Avant de poursuivre, revenons à quelques explications relatives à la flottille et à nos personnages.

La Sournoise n’était plus l’ancienne Cérès capturée jadis dans les eaux de Sydney. Celle-ci avait fait place à un bâtiment svelte et gracieux, d’allure plus rapide, qui passait dans les mers comme une mouette et n’en faisait pas moins son office de pieuvre. Baptisé du même nom, il était autrement dangereux que son ancêtre : le capitaine Paddy O’Chrane le commandait en l’absence de Rio-Santo.

On a vu son aménagement luxueux, cette ingénieuse disposition de drisses et de poulies permettant, à un gabier en permanence dans une petite cabine de l’entrepont, de transformer instantanément la corvette en navire de plaisance ou de guerre. Parfois le gabier passait des semaines, les bras croisés, devant sa roue immobile : la Sournoise était alors en tenue de fête. Puis un ordre lui parvenait : de ses deux mains il saisissait une poignée, imprimait à l’appareil un mouvement de rotation et la corvette était en tenue de combat. C’est ainsi qu’on l’a vue à la pointe d’Outer North Head.

Ses quatre sœurs étaient moins luxueuses, mais la disposition principale était la même ; elles se transformaient de la même façon.

Toutes les cinq avaient escorté quelque temps le bâtiment anglais qui ramenait à Londres lord et lady Humphray, Stephen Mac-Nab et les ladies. Brusquement, durant la nuit, elles avaient viré de bord, pris la tenue de gala et navigué à grande distance les unes des autres, comme si elles n’eussent rien eu de commun. Par surcroît, chacune avait arboré un pavillon différent, ce qui les faisait paraître complètement étrangères les unes aux autres.

Seule, la Sournoise avait fait escale à Monreton-Bay pour y embarquer le marquis et les siens. Paddy O’Chrane avait aussitôt remis le commandement à Rio-Santo et s’était montré tout heureux de retrouver son ami Snail et d’écouter ses confidences.
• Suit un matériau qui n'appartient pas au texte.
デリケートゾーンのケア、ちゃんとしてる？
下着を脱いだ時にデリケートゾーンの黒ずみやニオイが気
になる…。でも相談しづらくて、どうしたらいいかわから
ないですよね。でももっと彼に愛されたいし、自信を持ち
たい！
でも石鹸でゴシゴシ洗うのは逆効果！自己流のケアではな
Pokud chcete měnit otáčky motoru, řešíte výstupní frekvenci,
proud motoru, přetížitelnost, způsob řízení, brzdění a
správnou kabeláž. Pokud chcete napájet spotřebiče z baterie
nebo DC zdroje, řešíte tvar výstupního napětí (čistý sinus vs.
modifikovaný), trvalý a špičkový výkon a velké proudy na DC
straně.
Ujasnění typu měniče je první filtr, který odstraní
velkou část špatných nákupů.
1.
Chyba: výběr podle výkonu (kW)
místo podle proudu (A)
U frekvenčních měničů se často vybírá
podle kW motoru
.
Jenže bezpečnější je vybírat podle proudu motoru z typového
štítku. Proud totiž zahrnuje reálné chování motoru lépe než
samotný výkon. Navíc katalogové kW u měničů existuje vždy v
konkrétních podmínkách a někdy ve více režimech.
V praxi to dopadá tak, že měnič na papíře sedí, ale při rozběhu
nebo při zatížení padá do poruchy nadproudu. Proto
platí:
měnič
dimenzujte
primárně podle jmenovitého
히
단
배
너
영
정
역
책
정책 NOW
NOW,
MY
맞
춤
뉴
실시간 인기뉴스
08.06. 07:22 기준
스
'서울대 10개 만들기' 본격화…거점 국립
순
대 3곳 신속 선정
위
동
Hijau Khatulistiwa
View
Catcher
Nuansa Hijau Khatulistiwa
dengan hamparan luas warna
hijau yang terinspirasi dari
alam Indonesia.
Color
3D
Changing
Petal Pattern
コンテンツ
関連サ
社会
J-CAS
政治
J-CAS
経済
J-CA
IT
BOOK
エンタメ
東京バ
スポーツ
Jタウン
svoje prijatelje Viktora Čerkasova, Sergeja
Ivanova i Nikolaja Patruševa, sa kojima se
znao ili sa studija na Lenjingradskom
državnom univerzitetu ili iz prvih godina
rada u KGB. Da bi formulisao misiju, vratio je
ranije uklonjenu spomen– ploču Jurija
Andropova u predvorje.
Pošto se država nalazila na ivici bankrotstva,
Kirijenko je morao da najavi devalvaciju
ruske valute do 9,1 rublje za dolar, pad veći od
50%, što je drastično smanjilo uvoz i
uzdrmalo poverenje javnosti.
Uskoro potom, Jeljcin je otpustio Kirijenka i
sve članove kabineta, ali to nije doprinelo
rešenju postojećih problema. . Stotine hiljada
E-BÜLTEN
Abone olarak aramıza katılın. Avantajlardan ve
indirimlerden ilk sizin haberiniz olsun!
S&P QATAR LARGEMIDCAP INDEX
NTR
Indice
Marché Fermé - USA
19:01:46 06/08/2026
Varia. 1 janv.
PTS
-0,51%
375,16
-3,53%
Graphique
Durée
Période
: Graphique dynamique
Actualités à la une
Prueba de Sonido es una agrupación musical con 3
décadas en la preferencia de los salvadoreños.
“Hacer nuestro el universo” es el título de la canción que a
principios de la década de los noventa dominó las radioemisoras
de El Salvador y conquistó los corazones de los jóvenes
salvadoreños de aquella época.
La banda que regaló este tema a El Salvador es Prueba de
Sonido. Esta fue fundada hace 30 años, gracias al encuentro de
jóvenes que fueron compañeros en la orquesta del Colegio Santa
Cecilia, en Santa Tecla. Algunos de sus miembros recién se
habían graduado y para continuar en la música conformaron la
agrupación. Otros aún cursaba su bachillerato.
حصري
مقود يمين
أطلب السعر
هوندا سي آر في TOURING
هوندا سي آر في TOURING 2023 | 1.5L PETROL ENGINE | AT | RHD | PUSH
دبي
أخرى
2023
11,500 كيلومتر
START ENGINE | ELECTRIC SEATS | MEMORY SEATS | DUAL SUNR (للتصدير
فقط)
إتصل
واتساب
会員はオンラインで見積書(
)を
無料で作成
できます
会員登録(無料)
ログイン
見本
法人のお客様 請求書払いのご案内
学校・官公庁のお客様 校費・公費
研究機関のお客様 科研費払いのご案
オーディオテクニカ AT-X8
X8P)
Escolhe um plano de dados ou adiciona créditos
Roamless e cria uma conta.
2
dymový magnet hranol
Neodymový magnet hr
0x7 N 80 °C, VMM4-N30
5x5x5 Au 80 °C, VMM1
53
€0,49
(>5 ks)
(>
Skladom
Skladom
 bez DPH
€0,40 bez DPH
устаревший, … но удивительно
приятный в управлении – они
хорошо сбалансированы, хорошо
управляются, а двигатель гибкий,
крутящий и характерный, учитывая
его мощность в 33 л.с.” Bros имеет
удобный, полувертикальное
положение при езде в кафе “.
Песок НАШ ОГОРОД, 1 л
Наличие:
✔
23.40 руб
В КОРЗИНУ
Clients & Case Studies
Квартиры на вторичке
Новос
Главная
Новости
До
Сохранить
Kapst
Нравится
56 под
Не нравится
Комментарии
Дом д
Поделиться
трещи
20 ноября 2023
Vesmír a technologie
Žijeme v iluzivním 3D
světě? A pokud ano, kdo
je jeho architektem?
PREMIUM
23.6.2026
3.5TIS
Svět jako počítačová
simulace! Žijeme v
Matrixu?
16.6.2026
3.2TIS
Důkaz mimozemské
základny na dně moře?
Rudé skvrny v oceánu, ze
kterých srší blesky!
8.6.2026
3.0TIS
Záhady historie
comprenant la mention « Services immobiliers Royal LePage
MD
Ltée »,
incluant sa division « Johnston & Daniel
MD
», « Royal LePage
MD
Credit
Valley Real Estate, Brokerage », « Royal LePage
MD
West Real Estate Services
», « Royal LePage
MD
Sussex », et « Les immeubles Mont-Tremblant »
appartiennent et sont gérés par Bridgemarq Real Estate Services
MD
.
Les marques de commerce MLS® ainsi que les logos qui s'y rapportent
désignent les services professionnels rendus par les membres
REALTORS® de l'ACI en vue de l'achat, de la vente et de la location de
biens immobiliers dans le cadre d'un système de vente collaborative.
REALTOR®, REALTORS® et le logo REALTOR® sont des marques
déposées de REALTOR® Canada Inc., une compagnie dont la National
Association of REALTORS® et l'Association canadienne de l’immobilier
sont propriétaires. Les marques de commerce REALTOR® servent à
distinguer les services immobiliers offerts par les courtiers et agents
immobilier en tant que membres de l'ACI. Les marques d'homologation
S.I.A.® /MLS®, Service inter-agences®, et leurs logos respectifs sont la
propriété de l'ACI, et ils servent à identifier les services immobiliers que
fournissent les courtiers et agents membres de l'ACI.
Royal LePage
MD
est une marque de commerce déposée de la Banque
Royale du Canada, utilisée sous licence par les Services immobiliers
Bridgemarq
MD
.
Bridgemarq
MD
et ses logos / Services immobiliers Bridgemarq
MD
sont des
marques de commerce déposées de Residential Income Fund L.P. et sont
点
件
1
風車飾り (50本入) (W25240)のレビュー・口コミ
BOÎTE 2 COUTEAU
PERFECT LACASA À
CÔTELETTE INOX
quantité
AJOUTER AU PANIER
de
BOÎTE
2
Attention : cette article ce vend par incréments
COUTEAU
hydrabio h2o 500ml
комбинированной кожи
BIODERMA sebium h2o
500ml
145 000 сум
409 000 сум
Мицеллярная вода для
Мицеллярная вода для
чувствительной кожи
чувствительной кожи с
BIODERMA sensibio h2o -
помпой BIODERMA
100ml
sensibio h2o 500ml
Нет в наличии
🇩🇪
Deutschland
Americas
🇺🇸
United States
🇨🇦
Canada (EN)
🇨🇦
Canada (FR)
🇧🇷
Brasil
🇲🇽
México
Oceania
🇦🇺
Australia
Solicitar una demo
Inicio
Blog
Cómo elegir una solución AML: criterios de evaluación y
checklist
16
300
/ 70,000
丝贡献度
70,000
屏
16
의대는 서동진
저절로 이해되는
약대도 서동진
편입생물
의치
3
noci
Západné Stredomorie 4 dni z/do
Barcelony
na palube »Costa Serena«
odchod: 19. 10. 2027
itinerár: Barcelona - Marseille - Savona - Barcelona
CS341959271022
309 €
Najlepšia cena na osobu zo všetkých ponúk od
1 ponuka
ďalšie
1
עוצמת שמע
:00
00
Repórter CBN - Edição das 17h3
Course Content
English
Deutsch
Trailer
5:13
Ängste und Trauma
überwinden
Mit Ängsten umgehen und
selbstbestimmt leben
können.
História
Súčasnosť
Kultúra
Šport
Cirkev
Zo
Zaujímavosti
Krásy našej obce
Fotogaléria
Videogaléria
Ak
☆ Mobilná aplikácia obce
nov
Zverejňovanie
La corvette avait ensuite cinglé vers le Sud et stoppé une fois encore à Broken-Bay. Une barque l’avait accostée aussitôt et deux femmes étaient montées à bord : Clary Mac-Farlane et Maudlin.

Enfin, les cinq bâtiments s’étaient rejoints au cap Howe et avaient arboré le pavillon rouge pour naviguer de conserve jusqu’à l’entrée de la rade de Melbourne.

Voilà donc tous nos personnages réunis et prêts à agir. On va les voir à l’œuvre.

On avait envie de danser ce soir-là sur la flottille du marquis de Rio-Santo.